The first step in interpreting the multiple regression analysis is to examine the F-statistic and the associated p-value, at the bottom of model summary.
In our example, it can be seen that p-value of the F-statistic is < 2.2e-16, which is highly significant. This means that, at least, one of the predictor variables is significantly related to the outcome variable.
We found that newspaper is not significant in the multiple regression model. This means that, for a fixed amount of youtube and newspaper advertising budget, changes in the newspaper advertising budget will not significantly affect sales units.
As the newspaper variable is not significant, it is possible to remove it from the model:
model <- lm( sales ~ youtube + facebook, data = train.data)
summary( model)
##
## Call:
## lm(formula = sales ~ youtube + facebook, data = train.data)
##
## Residuals:
## Min 1Q Median 3Q Max
## -10.8127 -1.0073 0.3236 1.4643 3.3454
##
## Coefficients:
## Estimate Std.

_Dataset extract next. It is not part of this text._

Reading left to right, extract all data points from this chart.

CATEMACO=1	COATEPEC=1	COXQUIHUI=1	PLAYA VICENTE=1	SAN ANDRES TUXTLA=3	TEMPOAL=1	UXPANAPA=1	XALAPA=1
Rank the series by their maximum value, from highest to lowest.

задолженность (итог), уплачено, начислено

Error t value Pr(>|t|)
## (Intercept) 3.658580 0.393609 9.295 <2e-16 ***
## youtube 0.044650 0.001548 28.846 <2e-16 ***
## facebook 0.190165 0.009006 21.114 <2e-16 ***
## ---
## Signif. codes: 0 '***' 0.001 '**' 0.01 '*' 0.05 '.' 0.1 ' ' 1
##
## Residual standard error: 2.038 on 159 degrees of freedom
## Multiple R-squared: 0.8954, Adjusted R-squared: 0.894
## F-statistic: 680.2 on 2 and 159 DF, p-value: < 2.2e-16
Finally, our model equation can be written as follow: sales = 3.43 + 0.045youtube + 0.187facebook.

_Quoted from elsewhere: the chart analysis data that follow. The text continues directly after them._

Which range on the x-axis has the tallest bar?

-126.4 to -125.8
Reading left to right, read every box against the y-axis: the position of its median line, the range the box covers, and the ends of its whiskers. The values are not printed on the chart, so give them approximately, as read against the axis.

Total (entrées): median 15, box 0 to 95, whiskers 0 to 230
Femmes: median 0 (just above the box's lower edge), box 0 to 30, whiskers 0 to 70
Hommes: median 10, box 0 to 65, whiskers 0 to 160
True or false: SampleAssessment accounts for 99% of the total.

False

accuracy Once you identified that, at least, one predictor variable is significantly associated to the outcome, you should continue the diagnostic by checking how well the model fits the data. This process is also referred to as the goodness-of-fit
So Residual standard error, r-squared, f.statistics and p. value
error, represents roughly the average difference between the observed outcome values and the predicted values by the model.

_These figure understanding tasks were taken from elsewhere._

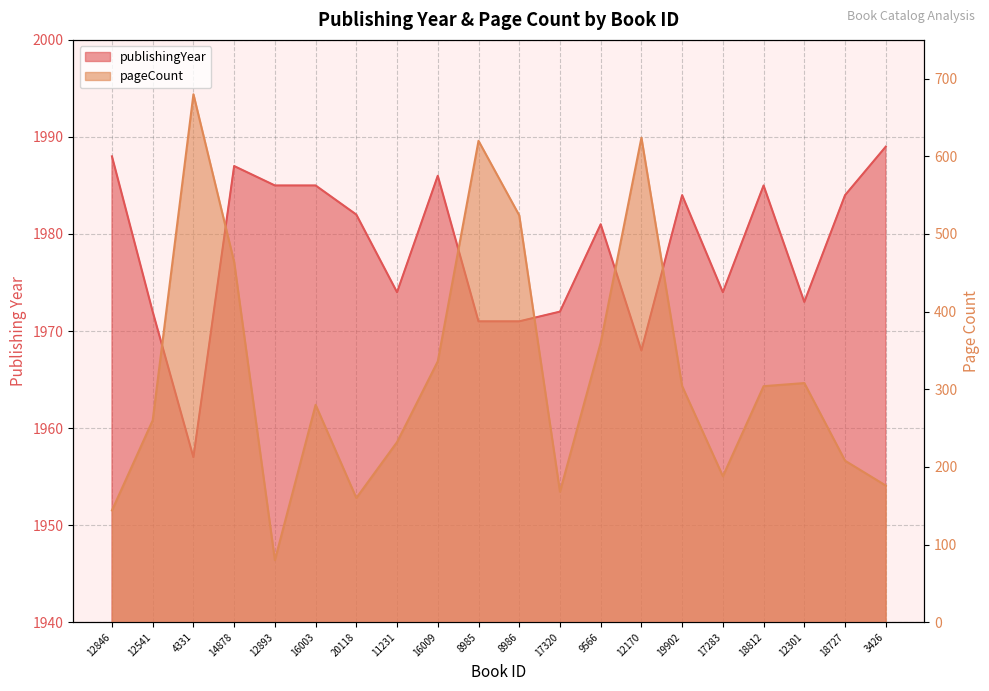

How many interior local peaks does the pageCount series have?

5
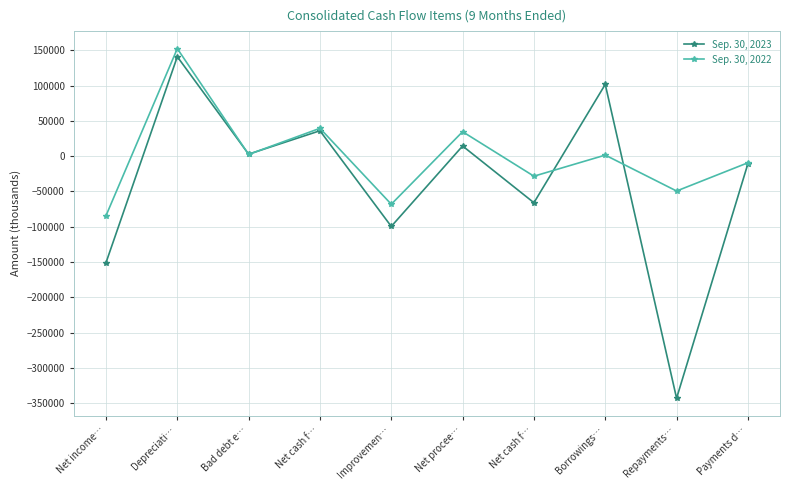

Rank the categories by Sep. 30, 2023 value from highest to lowest.

Depreciati…, Borrowings…, Net cash f…, Net procee…, Bad debt e…, Payments d…, Net cash f…, Improvemen…, Net income…, Repayments…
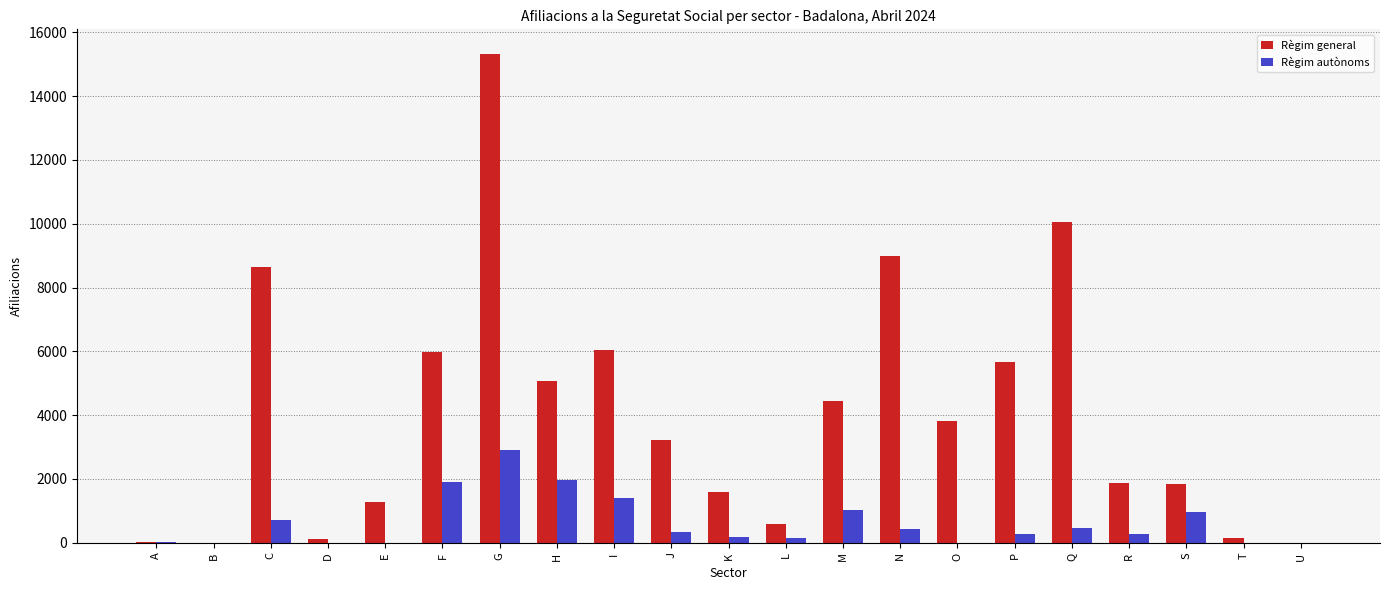

Which series changed the most between D and F?

Règim general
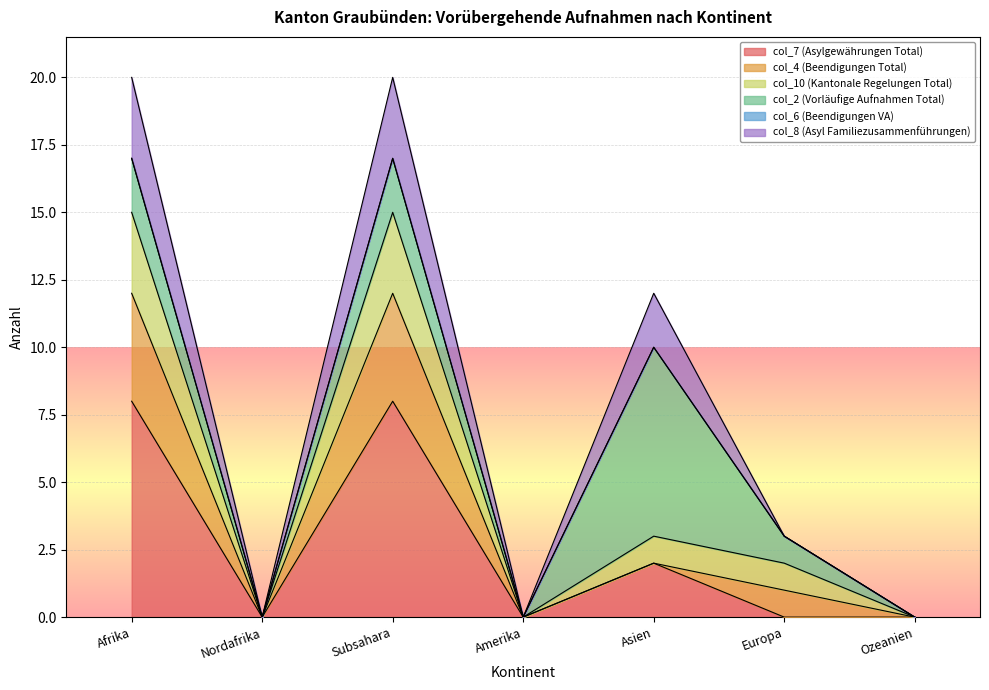

What is the sum of all col_7 (Asylgewährungen Total) values?

18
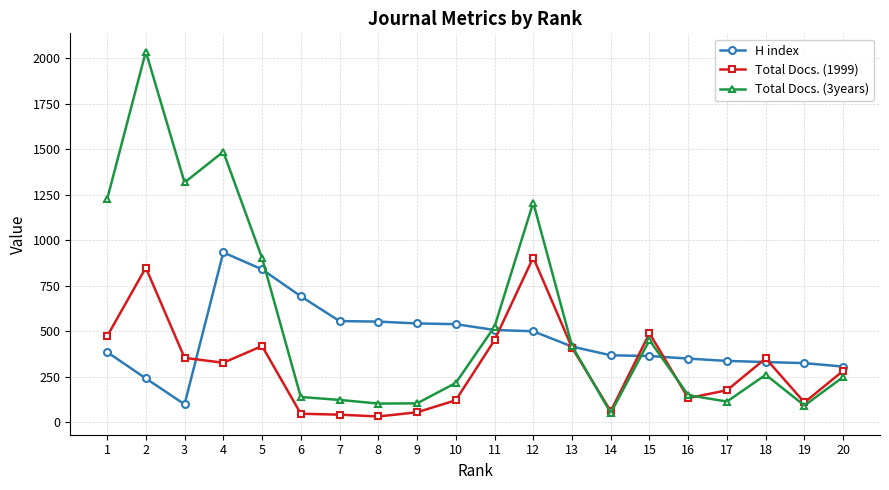

At 2, list the series in order from largest to smallest.

Total Docs. (3years), Total Docs. (1999), H index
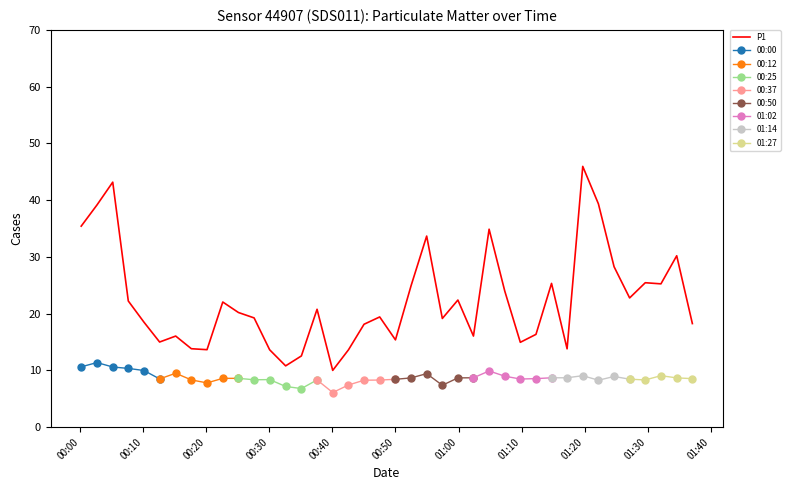

What is the label of the 40th point from the left?

2023-11-18T01:37:05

The lower the RSE the best the model fits to our data. Dividing the RSE by the average value of the outcome variable will give you the prediction error rate, which should be as small as possible.
In this case
2.038/mean(train.data$sales)
## [1] 0.1208938
This is 12% which is very low.
It has two parts
1. Predict
2. Assess the model performance using RMSE or Adj R sq
# making Predictions
predictions <- model%>% predict(test.data)
predictions
## 2 3 6 14 15 24 32 40
## 15.011084 15.054460 15.283625 10.616936 22.101982 19.747444 13.678412 24.477896
## 41 46 51 58 65 66 68 81
## 19.597351 18.174899 15.071277 15.337583 20.449806 9.477844 14.431149 13.844987
## 86 91 93 104 107 116 124 129
## 18.209084 11.972545 22.967589 17.651272 7.508261 15.669379 18.149940 26.643971
## 134 137 138 139 148 156 168 178
## 23.080107 13.929963 24.918356 11.872856 27.870953 6.525358 15.925554 14.557842
## 181 182 183 184 189 192
## 12.642522 16.598079 7.970506 28.880715 22.154415 10.168411
# compute RMSE
RMSE( predictions, test.data $ sales)
## [1] 1.949125
# compute R square
R2(predictions,test.data$sales)
## [1] 0.9069336
Both the measures are good in this case.
Note that the LR model assumes a linear relationship between the outcome and predictor variable. This can be checked by creating a scatterplot of the outcome variable vs the predictor variable
eg. sales unit vs. youtube budge
ggplot( marketing, aes( x = youtube, y = sales)) +
geom_point() +
stat_smooth()
## `geom_smooth()` using method = 'loess' and formula 'y ~ x'
In this case this is linear, we can check for all the other predictor variables.
Potential problems, include: a) the presence of influential observations in the data , non-linearity between the outcome and some predictor variables and the presence of strong correlation between predictor variables.